Antonio Carlos Egypto
Da programação do festival É TUDO
VERDADE 2022 (31/03 a 10/04), quero destacar três documentários internacionais
que merecem atenção.
O primeiro deles é, na verdade, um
pedido de socorro, um brado de alerta, uma busca desesperada pela comunicação
com o mundo. Chama-se DIÁRIOS DE MIANMAR (Myanmar Diaries) e não tem um diretor identificado. Nem colaboradores ou técnicos nomeados. É assinado pelo Coletivo Cinematográfico de
Mianmar, simplesmente. A razão é óbvia,
para que seus realizadores pudessem preservar suas vidas, preservar-se de
perseguições, prisões e tudo o mais. Depois
de mais um golpe militar, em 2021, a antiga Birmânia, hoje Mianmar, vive uma
opressão violenta, que levou jovens ativistas a registrar como pudessem, na
forma de acontecimentos diários, manifestações, repressão nas ruas, destruição,
fome, que fazem um retrato assustador do país nesses tempos. Para isso, foi preciso que trabalhassem
juntos, mas cada qual com seus equipamentos e recursos (uma câmera escondida na
janela de casa era suficiente para mostrar pessoas sendo agredidas e baleadas à
altura da vista), buscando comunicar-se com o mundo pela tela do cinema, um
modo mais efetivo e emocionante do que o dos noticiários de TV. O que resultou é um trabalho muito bom. Triste, de revoltar-se, embrulhar o estômago. Necessário.
Muito necessário. 70 min.
A produção alemã, finlandesa e
canadense, OS CARAS DO ESTREITO (The Strait Guys), dirigida por Rick
Minnich, nos leva a conhecer figuras raras, pessoas que pesquisam, alimentam e
divulgam soluções para o mundo. Com
persistência e otimismo, apesar de todas as dificuldades, custos e a descrença
no projeto. Dito assim mesmo, o projeto. E que projeto é esse, que um engenheiro de
minas tcheco e um pupilo juntaram forças com visionários russos, em busca de
ousar o impossível? Ou o que assim se
apresenta? O projeto é simplesmente
ligar os Estados Unidos (Washington) por via férrea à Rússia (Moscou), numa
rota que inclui um túnel de cerca de 100 quilômetros sob o Estreito de Bering. Havendo dinheiro, questões técnicas parecem
possíveis, mas seria preciso unir o então presidente norte-americano Trump a
Putin, passando pela aquiescência dos extremos do Alasca e das comunidades
russas isoladas. Foram anos e anos de
labuta, mas afinal tratava-se de vencer não só as distâncias, como a própria
Guerra Fria, passando pela Europa e chegando à China. Tudo ainda parecia
possível para daqui a algumas décadas, mas a pá de cal se dá agora, com o
advento da guerra da Ucrânia. Há espaço
para a paz e a colaboração mútua no mundo ou isso é coisa de visionários? 100 min.

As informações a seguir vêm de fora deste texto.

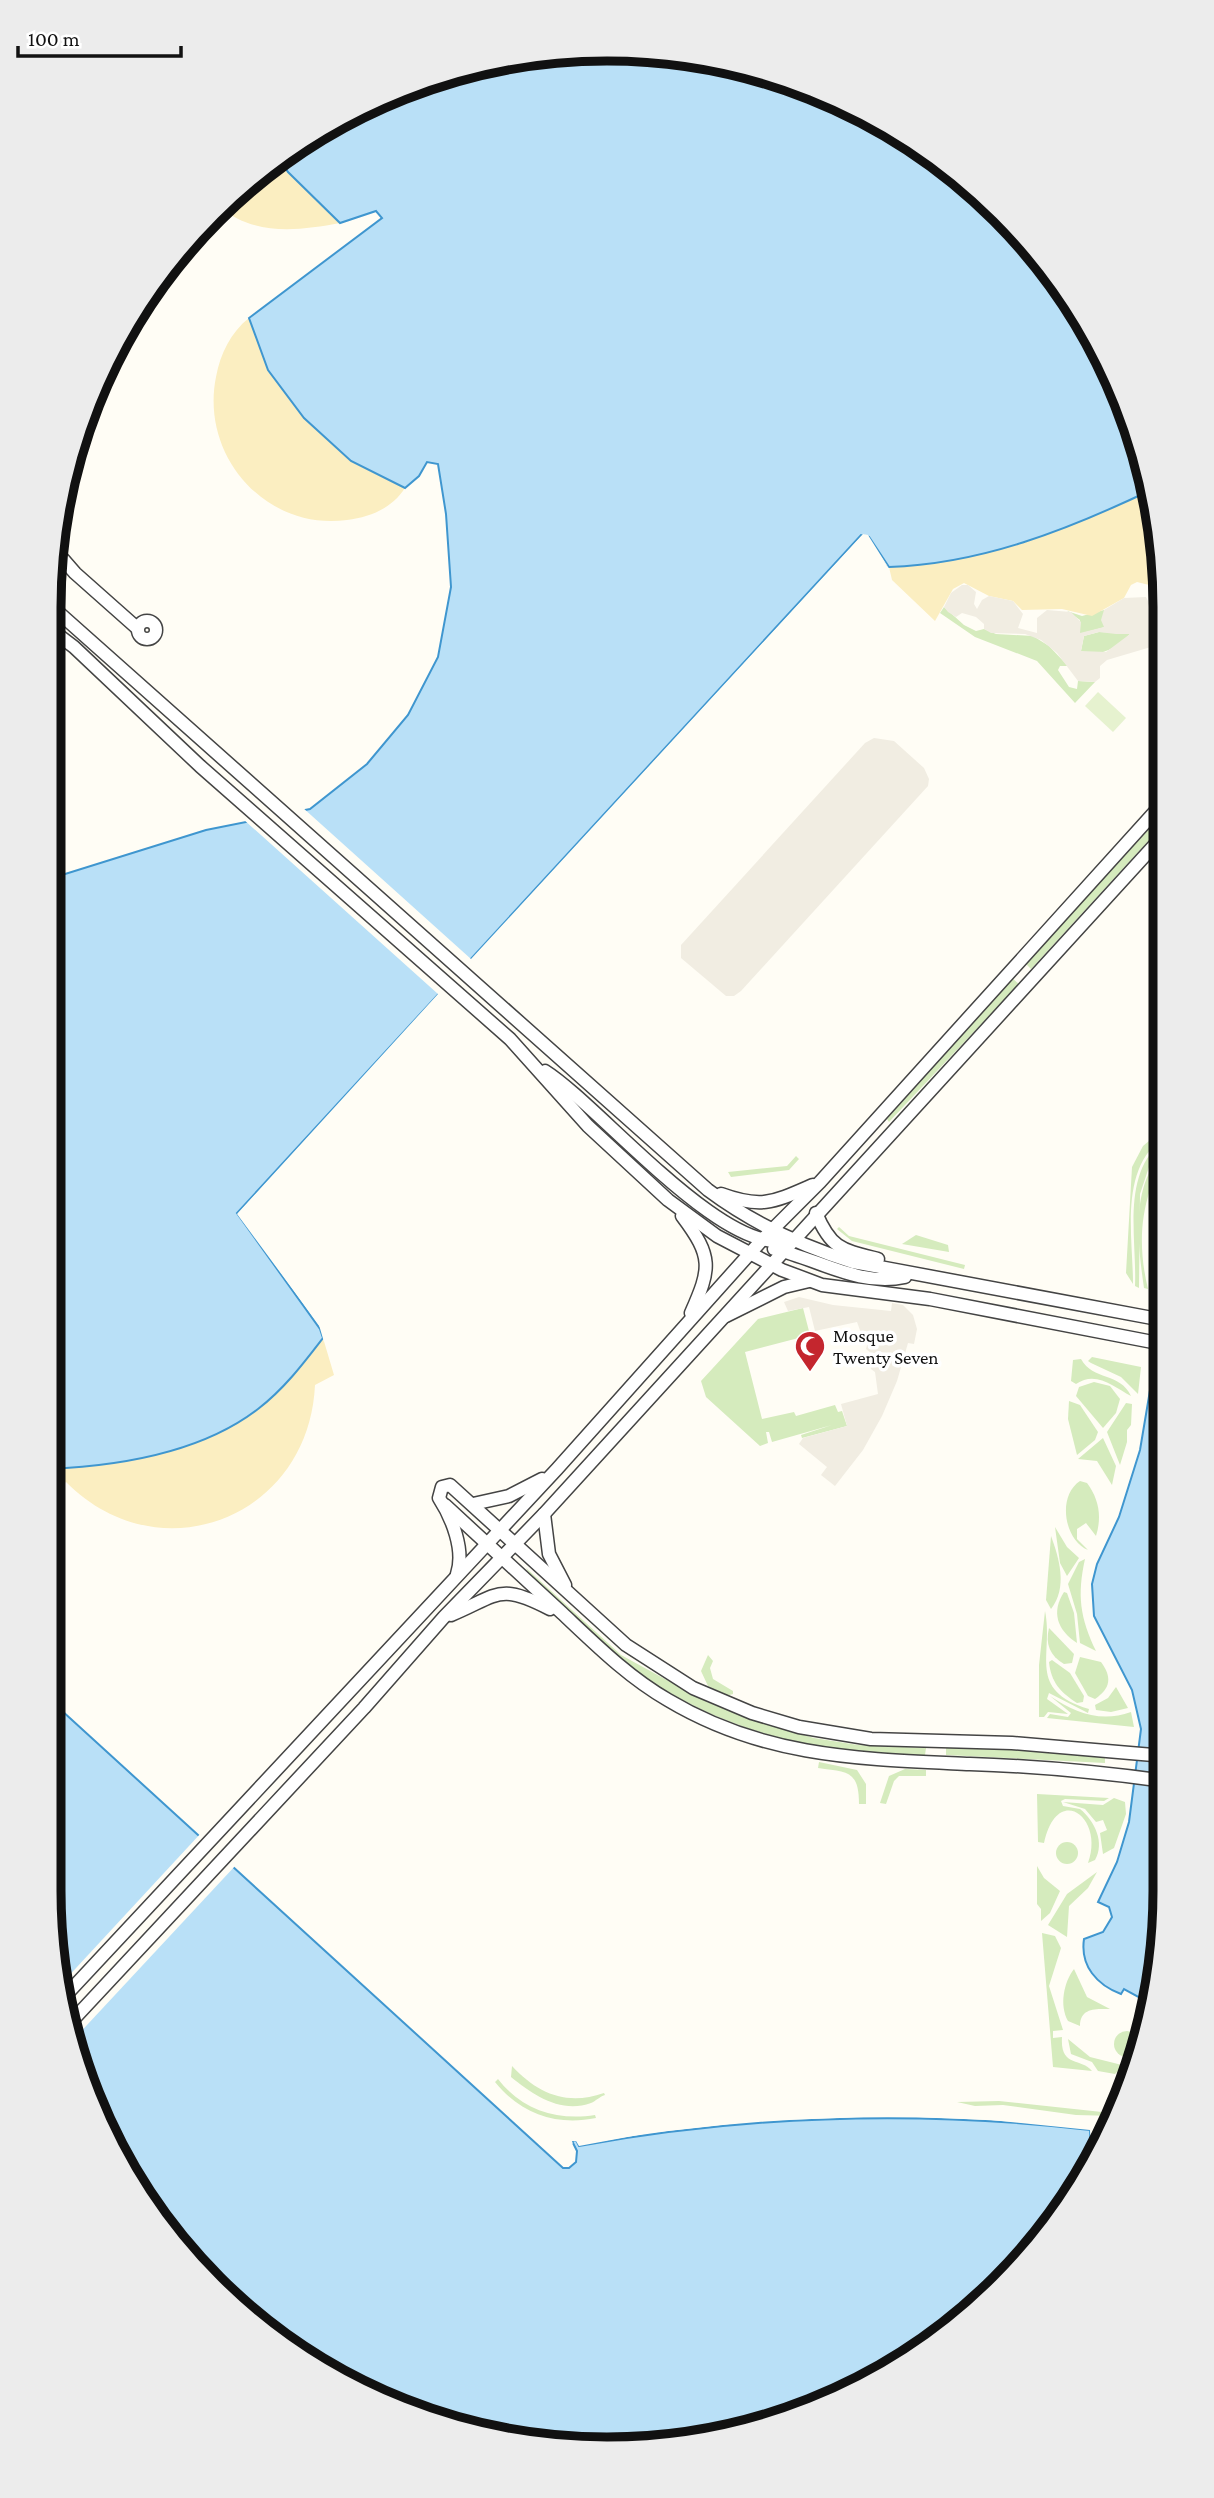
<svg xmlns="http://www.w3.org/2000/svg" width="1214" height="2498" font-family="'Crimson Pro',serif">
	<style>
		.green { fill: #d5ebbd }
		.sand { fill: #fbeec1 }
		.pitch { fill: #e6f2cf }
		.plaza { fill: #f1ede2; fill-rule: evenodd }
		.water { fill: #b9e0f7; stroke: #3f96cf; stroke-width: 2 }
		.pier { fill: #fffdf5 }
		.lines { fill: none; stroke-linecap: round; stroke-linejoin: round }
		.minor-casing { stroke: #444; stroke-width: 15 }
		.minor { stroke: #fff; stroke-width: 12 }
		.labels { text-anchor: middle; stroke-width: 7; stroke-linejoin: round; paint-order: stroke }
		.poi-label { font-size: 19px; fill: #111; stroke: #fff; text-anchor: start }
		.rim { fill: none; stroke: #111; stroke-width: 9 }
	</style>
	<rect width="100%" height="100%" fill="#fffdf5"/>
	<g class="green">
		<polygon points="944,607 964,625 976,631 984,629 996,634 1033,636 1049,646 1068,666 1060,666 1058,670 1069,687 1077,689 1078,681 1095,682 1075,703 1037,661 975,637 940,613"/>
		<polygon points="1104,610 1105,627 1079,634 1080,620 1067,611 1082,616"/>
		<path d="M1099,632l30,1 1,1c-14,14 -29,24 -49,17l3,-15z"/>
		<polygon points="1161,816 1161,827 1031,969 1026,964"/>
		<polygon points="1012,978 1019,984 889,1122 887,1119 918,1079"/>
		<path d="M1162,1130v9c-43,31 -29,98 -29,145l-7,-11 6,-106 11,-21z"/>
		<path d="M1162,1142v9l-13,16 -9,27 -1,94 -4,-2c2,-46 -14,-112 27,-144z"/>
		<path d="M1162,1154c0,14 -8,23 -12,36 -11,33 -10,66 -2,99l-4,-1c-6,-42 -14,-100 18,-134z"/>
		<polygon points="796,1156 799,1159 789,1170 731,1177 728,1172 787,1166"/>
		<polygon points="839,1227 849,1236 965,1265 964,1269 852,1241 837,1229"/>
		<polygon points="916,1235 948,1245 949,1252 902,1244"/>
		<polygon points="803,1308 810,1335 745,1352 762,1419 794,1412 796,1416 835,1405 838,1412 842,1411 847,1426 802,1438 801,1435 832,1425 772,1442 769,1432 766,1432 768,1443 760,1446 706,1397 701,1381 758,1319"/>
		<polygon points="1092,1357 1141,1367 1138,1394 1121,1377 1091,1363 1088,1361"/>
		<path d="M1081,1359c12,22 39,13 50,37 -17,-9 -35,-26 -55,-12l-5,-3 2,-21z"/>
		<polygon points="1094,1382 1110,1386 1120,1399 1116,1413 1103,1428 1076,1396 1079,1387"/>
		<polygon points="1069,1401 1080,1405 1098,1432 1095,1440 1077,1455 1068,1419"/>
		<polygon points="1126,1403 1132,1404 1131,1425 1127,1430 1127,1442 1120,1465 1107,1432"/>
		<polygon points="1103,1438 1116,1466 1112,1485 1097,1461 1078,1459"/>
		<path d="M1080,1481l7,2c12,16 15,34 9,53l-10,-13 -9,6v10l11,11c-24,-10 -31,-54 -8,-69z"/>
		<polygon points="1055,1527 1067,1547 1079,1558 1067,1576 1060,1563"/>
		<path d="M1051,1536c8,22 17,51 0,73l-5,-9z"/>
		<path d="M1085,1559c-8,36 -5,59 11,92l-16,-8 -3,-29 -9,-30 11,-22z"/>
		<path d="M526,1568l95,87 86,47 42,17 65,19 44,7 68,3 -1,7c-100,2 -206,-24 -287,-83 -23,-16 -43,-37 -64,-57 -11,-10 -44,-36 -48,-47z"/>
		<path d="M1064,1592l3,1 7,20 3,30c-20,-13 -26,-31 -13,-51z"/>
		<path d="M1045,1611c9,44 -19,79 44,98l-1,4 -39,-20 -2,6 21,15 -20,-2 -4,5h-5v-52z"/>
		<path d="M1049,1628l25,26 -2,9 -8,1c-14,-8 -19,-20 -15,-36z"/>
		<polygon points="708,1655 713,1661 710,1668 713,1679 733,1691 733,1694 726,1696 708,1686 701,1671"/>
		<path d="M1080,1657l21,5c11,15 10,26 -6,37l-7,-3 -13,-23z"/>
		<path d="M1052,1660l18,13 14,23 -1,6 -6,1c-17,-11 -26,-21 -28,-41z"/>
		<polygon points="1116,1687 1128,1708 1111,1712 1096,1710 1095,1705 1108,1698"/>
		<path d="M1050,1696c25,17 51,27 81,16l3,15 -87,-9 3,-4 18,3 3,-4z"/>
		<polygon points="946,1746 1105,1754 1105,1763 946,1755"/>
		<path d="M819,1762l38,8 9,14v20h-7c0,-34 -12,-32 -41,-36z"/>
		<polygon points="905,1769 926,1770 926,1776 899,1776 894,1781 886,1804 880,1803 889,1776"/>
		<path d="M1037,1794l72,4 -5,3 -39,-2 -4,2 2,5 17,3c15,12 25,34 15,51l-7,3c17,-46 -31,-81 -44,-20l-6,-1z"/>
		<polygon points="1114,1798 1125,1802 1126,1814 1114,1848 1103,1854 1100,1833 1107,1830 1103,1820 1096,1822 1085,1809 1063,1802 1103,1805"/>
		<circle cx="1067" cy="1853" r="11"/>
		<polygon points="1037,1866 1044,1878 1060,1891 1050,1913 1041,1921 1041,1909 1037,1904"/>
		<polygon points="1097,1872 1088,1888 1069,1906 1067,1937 1048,1925 1067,1894"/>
		<path d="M1042,1933l13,3 6,12 -12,38 14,44 -10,1v7l9,-1c-2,31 19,20 30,34l-39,-4z"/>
		<path d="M1074,1969l13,28 23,12c-13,0 -30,-2 -30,17l-12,-5c-9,-16 -4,-39 6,-52z"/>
		<circle cx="1127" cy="2044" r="13"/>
		<polygon points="1068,2039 1090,2057 1134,2068 1121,2068 1115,2074 1098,2071 1092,2062 1071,2054"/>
		<path d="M512,2066c26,28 55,40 92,27l1,2c-6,2 -9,6 -14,8 -30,11 -58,-8 -80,-26z"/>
		<path d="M498,2079c24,31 59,42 97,36l1,3c-40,8 -75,-4 -101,-36z"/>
		<polygon points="999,2101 1102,2112 1115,2116 1076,2115 1003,2105 975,2106 957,2102"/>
	</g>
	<g class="sand">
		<path d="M279,158l9,14 52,51c-43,8 -84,13 -121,-16z"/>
		<path d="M249,318l19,52 83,91 54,27c-13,20 -34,29 -58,32 -81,11 -147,-64 -131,-143 4,-23 15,-45 33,-59z"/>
		<path d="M1149,491l11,43v62l-7,2 -4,-13 -12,-3 -6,3 -7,13 -32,18 -30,-7 -40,1 -9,-9 -24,-5 -25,-13 -11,6 -18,32 -43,-41 -3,-13c92,-3 178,-37 260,-76z"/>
		<path d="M323,1338l11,37 -19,10c-6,133 -156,191 -249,97l-17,14v-27l19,-1 176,-49 39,-33z"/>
	</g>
	<polygon class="pitch" points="1098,692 1126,718 1113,732 1085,706"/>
	<g class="plaza">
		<path d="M962,585h6l8,7 -2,12 3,5 5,-9 7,-4 24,5 10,13 -5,14 19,5v-15l10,-8 24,2 10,10 -1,11 24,-6 -3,-7 3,-10 20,-12 22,-1 6,12 8,-8v6l-9,13 -2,9 1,5 11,-4v14l-54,16 -7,6v12l-5,4 -17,-1 -21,-28 -16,-13 -16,-6 -34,-1 -7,-4v-5l-8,-7 -14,-4 -6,4 -8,-5 -4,-5 7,-14zM1099,632l17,2h14l-24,18 -25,-1 3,-15z"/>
		<polygon points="874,738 894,741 924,768 929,779 928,786 741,991 734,996 726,996 681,958 681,945 865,743"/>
		<polygon points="799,1297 833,1305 891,1311 892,1303 903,1305 913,1315 917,1329 914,1344 908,1343 897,1381 882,1416 863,1450 835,1486 821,1475 827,1467 799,1444 803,1438 847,1426 841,1404 878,1394 875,1372 871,1369 866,1354 871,1353 866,1349 869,1338 862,1337 866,1334 861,1333 857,1322 815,1331 809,1307 788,1311 784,1302"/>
	</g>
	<g class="water">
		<path d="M607,49l109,11 105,32 125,72 103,103 73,126 27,98c-82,39 -168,73 -260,76l-20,-30 -8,-2 -624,678 83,116 3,9c-20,26 -39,51 -65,71 -57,44 -140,57 -209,60v-590l157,-49 104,-21 57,-45 41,-49 30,-58 13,-70 -5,-73 -8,-50 -11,-2 -8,14 -14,12 -54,-27 -47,-43 -36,-48 -19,-52 133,-100 -6,-7 -36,12 -52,-51 -9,-14 18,-15 97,-52 105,-31z"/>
		<path d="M1163,1313l1,338 -5,9h5l1,148 -15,79 2,21 9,26 -8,71 -29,-16 -3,5c-24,-9 -41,-28 -37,-55l19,-7 9,-15 -3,-10 -11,-5 19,-40 12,-40 12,-93 -9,-39 -38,-74 -2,-32 5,-20 22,-47 21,-67z"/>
		<path d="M49,1699l514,469h6l7,-6 1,-11 -5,-10 4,-1 3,6c171,-31 339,-36 511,-16l1,25 -65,104 -80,75 -92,57 -175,53 -181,-6 -105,-32 -96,-51 -132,-124 -86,-160 -30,-180z"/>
	</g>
	<g class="pier">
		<polygon points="863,534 868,535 890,570 866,538 858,542 241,1214 320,1322 326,1337 324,1342 319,1325 237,1214 438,994 243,819 302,807 471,959"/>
		<polygon points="201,1833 236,1865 74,2039 64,1981"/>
		<polygon points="841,2113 941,2114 1091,2126 1094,2129 1094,2151 1091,2155 1090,2130 991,2120 891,2116 756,2121 649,2133 579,2146 576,2141 572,2141 573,2144 568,2141 577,2137 581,2142 720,2121"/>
	</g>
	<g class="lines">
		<g class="minor-casing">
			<g id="minor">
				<polyline points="55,550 75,573 137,628"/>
				<path d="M49,604l659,586c43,32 93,56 145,72l310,58"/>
				<circle cx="147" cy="630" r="9"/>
				<polyline points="49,628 74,647 200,766 510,1039 588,1126 668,1200 717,1236 782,1270 822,1285 930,1299 1163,1344"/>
				<path d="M545,1071c54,34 183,191 246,168"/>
				<path d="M721,1194c41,15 53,8 92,-9"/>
				<path d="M816,1213c15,36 26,37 62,46"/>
				<path d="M682,1216c31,41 29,52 9,97"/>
				<path d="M774,1249c44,10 85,38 131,28"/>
				<polyline points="726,1316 784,1287 809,1281"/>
				<polyline points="473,1504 509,1496 542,1479"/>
				<path d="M445,1505c39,36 78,72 117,108 33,31 66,64 106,87 97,58 193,59 302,64 65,2 130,8 195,17"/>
				<polyline points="544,1514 549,1554 565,1585"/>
				<path d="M457,1574c8,-24 -5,-56 -18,-76l3,-11 8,-2 176,160 67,43 59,25 47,14 72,12 141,4 153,13"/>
				<path d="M451,1615c48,-20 47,-33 99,-6"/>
				<polyline points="66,1995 557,1469 761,1241 820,1182 1161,805"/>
				<polyline points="71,2022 364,1708 444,1617 544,1514 1161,838"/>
			</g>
		</g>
		<use href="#minor" class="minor"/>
	</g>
	<defs>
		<g id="mosque-pin" transform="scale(1.575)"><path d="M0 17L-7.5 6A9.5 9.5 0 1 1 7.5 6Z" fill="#c4262e" stroke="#fff"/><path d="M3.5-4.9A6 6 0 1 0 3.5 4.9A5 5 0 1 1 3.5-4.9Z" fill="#fff"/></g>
	</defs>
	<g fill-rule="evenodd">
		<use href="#mosque-pin" x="810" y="1346"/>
	</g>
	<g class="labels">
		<g class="poi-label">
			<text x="833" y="1342">Mosque<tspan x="833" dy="22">Twenty Seven</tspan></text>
		</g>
	</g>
	<path d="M0 0H1214V2498H0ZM607 61H607A546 546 0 0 1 1153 607V1891A546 546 0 0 1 607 2437H607A546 546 0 0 1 61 1891V607A546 546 0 0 1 607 61Z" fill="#ececec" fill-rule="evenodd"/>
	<path class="rim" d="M607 61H607A546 546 0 0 1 1153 607V1891A546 546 0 0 1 607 2437H607A546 546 0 0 1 61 1891V607A546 546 0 0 1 607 61Z"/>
	<path d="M18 46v10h163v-10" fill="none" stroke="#111111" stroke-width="3.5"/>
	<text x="28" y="46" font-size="21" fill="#111111" stroke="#ffffff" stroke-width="5" paint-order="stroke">100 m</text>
</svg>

O documentário polonês O FILME DA SACADA (Film Balkonowy) fala de gente e de suas histórias. Dirigido por Pawel Lozinski, da sacada de seu
apartamento, puxando conversa com os
transeuntes que por ali circularam, com um microfone de longo alcance e uma
filmagem feita de cima, provavelmente do primeiro andar do prédio. Pawel estimula que as pessoas falem de si, da
sua identidade, da vida, do que fazem, do que querem ou do que lhes interessa
falar. E como ele se revela capaz de
ouvir de fato, o que é raro, e encontra amiúde alguns que sempre passam por
ali, o que ele colhe é um painel humano muito interessante, de uma rua de
Varsóvia. Que poderia ser de São Paulo
ou de qualquer outro lugar. São desejos,
sentimentos, humor, timidez, boa vontade, o que aparece. Além dos problemas que conhecemos todos, da
solidão, das separações, dos medos, ambiguidades, culpas, vícios, e também do
desemprego, da prisão, da morte ou separação de uma pessoa querida. Até patriotismo fajuto e crítica a imigrantes
aparecem, mas de relance. Não é o que
mais importa aqui. De forma
aparentemente natural, bem editado, o trabalho flui como aquelas conversas
rápidas que se podem ter de uma janela com a rua, ou de uma janela a outra e que vão aos poucos se
tornando familiares e podem até dar margem a confissões. Simples e humano. Profundamente humano. 100 min.